Quando entra dezembro, com seus sinos bimbalhantes, voltam à TV os clássicos anúncios institucionais de fim de ano. Gostava daquele da Varig, Papai Noel voando a jato pelo céu. O Zaffari também sempre lança uma propaganda interessante. Faz a gente chorar. Mas os imbatíveis são os da RBS e da Globo – por causa das músicas. Sem tocar as músicas da RBS e da Globo no fim do ano, o ano não acaba. É como Carnaval sem Mamãe Eu Quero.
Aliás, tem algum problema com Mamãe Eu Quero? Sei que muitas marchinhas de Carnaval foram vetadas por sua incorreção política. A mulata bossa-nova, a que caiu no hully gully, por exemplo, caiu também na polêmica, porque "mulato" vem de "mula". A associação é óbvia – a mula é um animal híbrido, cruza de jumenta com cavalo ou de égua com jumento, enquanto mulato é o filho de homem branco com mulher negra ou vice-versa. A origem da palavra, então, é racista, mas será que a palavra ainda o é? As palavras vão evoluindo conforme o uso, seu sentido pode se transformar tão radicalmente, que elas, depois de adultas, muitas vezes não têm mais nada a ver com a forma como nasceram.
Hoje, todo mundo odeia a maldita versão da Simone.

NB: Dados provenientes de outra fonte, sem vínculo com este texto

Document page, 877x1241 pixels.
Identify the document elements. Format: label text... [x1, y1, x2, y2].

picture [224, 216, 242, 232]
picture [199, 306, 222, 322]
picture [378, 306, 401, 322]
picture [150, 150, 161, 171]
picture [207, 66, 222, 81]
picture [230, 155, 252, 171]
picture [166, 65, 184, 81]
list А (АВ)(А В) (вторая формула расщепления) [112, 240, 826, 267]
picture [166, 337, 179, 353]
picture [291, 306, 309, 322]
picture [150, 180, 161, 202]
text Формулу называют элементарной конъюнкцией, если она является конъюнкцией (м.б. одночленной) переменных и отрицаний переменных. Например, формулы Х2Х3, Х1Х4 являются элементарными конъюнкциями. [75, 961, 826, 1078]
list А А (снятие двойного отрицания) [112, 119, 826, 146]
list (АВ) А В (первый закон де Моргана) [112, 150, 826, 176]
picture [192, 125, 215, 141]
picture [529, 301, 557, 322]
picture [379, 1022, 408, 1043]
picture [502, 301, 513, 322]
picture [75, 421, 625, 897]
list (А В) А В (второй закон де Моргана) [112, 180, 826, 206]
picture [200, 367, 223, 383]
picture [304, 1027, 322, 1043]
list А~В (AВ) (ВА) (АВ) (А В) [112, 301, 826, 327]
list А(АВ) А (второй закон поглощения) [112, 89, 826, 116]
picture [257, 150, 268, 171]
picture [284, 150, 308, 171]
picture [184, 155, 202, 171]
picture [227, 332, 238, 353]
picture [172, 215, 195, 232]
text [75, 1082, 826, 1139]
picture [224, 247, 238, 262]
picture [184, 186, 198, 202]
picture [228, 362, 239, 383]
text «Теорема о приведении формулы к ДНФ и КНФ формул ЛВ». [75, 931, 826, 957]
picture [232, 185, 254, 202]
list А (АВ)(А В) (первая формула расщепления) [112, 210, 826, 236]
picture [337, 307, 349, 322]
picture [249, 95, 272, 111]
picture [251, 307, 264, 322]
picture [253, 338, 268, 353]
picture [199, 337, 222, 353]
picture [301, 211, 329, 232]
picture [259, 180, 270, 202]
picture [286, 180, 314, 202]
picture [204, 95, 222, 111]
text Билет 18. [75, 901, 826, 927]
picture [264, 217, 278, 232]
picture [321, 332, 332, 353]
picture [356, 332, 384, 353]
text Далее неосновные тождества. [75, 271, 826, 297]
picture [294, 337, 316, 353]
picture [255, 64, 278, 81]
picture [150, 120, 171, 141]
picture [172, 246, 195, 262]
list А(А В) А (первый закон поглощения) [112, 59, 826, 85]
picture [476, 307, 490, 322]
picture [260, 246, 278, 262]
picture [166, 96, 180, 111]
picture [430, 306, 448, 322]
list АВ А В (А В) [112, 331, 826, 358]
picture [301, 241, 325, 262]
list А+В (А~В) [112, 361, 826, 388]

Mas houve tempo em que esse troço era executado em todo o comércio no mês de dezembro.
No caso da mulata, não noto sentido pejorativo. Ao contrário, a mulata surge como uma espécie de prova de sucesso da miscigenação, o produto refinado da mistura de raças, um libelo contra a eugenia e a favor da pluralidade étnica. Viva a mulata! Abaixo o preconceito!
Mas eu falava de músicas de fim de ano, não de Carnaval. Aqui em Boston, tem uma rádio, a 106.7, que, já em novembro, começa a tocar músicas de Natal o dia inteiro, sem descanso, e só para depois do Ano-Novo. Já escrevi sobre essa rádio, todas as lojas ficam sintonizadas nela, nesta época do ano. É irritante.
Tenho implicância com temas de Natal por causa daquele crime que a Simone fez com a música natalina do John Lennon. Então é Natal, a festa cristã... Hoje, todo mundo odeia a maldita versão da Simone. Virou unanimidade. Mas houve tempo em que esse troço era executado em todo o comércio no mês de dezembro. Você passava em frente às Lojas Americanas na Rua da Praia e a Simone estava cantando "pro rico e pro pobre num só coração". Então, traumatizei. Qualquer dingobéu me dá coceira.
Já do tema da Globo eu gosto, principalmente porque aparecem aqueles artistas cantando na TV. Fico imaginando que eles estão numa festa e que é muito divertido. Claro que sei que não é assim, é uma gravação, eles estão ali a trabalho, deve ser inclusive bastante cansativo, mas é bom pensar em uma festa com aquela turma. Lembro de uma festa de fim de ano que fiz uma vez, em Santa Catarina. Fiz a festa na minha casa e foi uma má ideia, porque, na manhã seguinte, parecia que meus convidados eram das hordas de Átila, o Huno. Houve até um episódio em que uma morena chamada... Mas como é que cheguei aqui? Queria, na verdade, escrever sobre algo um pouco maior do que anúncios institucionais de TV e festas de Ano-Novo, como o confronto entre a vida e a morte. A vida e a morte merecem uma coluna só para elas. Deixo para amanhã.